--- TASK INPUTS Enclosed Below ---

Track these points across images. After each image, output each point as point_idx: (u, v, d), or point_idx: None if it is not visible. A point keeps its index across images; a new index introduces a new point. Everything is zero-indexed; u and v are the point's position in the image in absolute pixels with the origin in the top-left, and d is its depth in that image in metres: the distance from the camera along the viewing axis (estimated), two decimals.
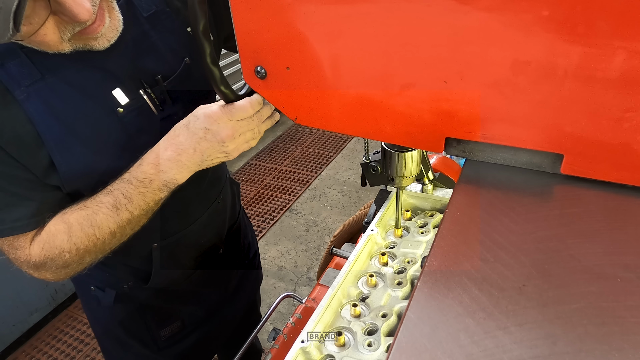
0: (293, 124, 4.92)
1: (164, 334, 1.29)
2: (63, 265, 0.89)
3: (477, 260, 0.50)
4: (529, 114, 0.52)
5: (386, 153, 0.84)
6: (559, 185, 0.59)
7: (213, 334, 1.41)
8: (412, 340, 0.44)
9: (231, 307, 1.44)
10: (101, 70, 0.88)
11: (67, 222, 0.87)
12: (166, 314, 1.28)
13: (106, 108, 0.89)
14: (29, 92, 0.81)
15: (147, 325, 1.25)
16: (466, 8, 0.48)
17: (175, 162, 0.84)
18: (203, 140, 0.82)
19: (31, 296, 2.53)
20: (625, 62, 0.45)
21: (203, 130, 0.82)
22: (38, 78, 0.82)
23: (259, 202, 3.72)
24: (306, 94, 0.65)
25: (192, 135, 0.83)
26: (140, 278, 1.17)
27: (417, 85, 0.56)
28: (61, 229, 0.87)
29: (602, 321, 0.43)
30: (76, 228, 0.86)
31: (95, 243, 0.88)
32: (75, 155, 0.86)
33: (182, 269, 1.23)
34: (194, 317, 1.34)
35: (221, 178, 1.26)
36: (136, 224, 0.90)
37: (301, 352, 0.72)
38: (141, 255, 1.12)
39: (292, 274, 3.00)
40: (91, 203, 0.87)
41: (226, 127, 0.81)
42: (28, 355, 2.52)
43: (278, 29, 0.60)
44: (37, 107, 0.82)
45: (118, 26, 0.85)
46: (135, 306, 1.21)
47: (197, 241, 1.22)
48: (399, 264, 0.87)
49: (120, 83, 0.90)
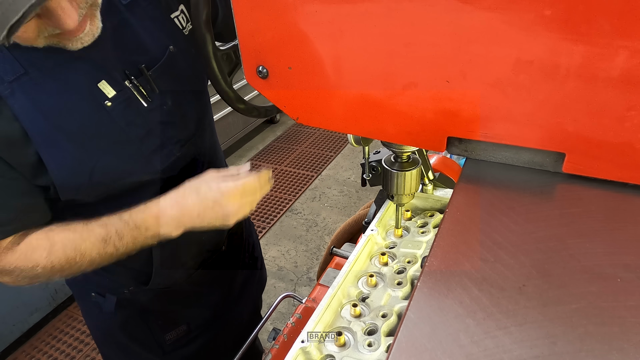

--- End of Enclosed TASK INPUTS ---

- **TRY IT**:
Please return, exactly and with pictures omitted, the lines from the line holding "29: (602, 321, 0.43)" through the end of the data above, inclusive.

- **SOLVED PROBLEM**:
29: (602, 321, 0.43)
30: (76, 228, 0.86)
31: (95, 243, 0.88)
32: (75, 155, 0.86)
33: (182, 269, 1.23)
34: (194, 317, 1.34)
35: (221, 178, 1.26)
36: (136, 224, 0.90)
37: (301, 352, 0.72)
38: (141, 255, 1.12)
39: (292, 274, 3.00)
40: (91, 203, 0.87)
41: (226, 127, 0.81)
42: (28, 355, 2.52)
43: (278, 29, 0.60)
44: (37, 107, 0.82)
45: (118, 26, 0.85)
46: (135, 306, 1.21)
47: (197, 241, 1.22)
48: (399, 264, 0.87)
49: (120, 83, 0.90)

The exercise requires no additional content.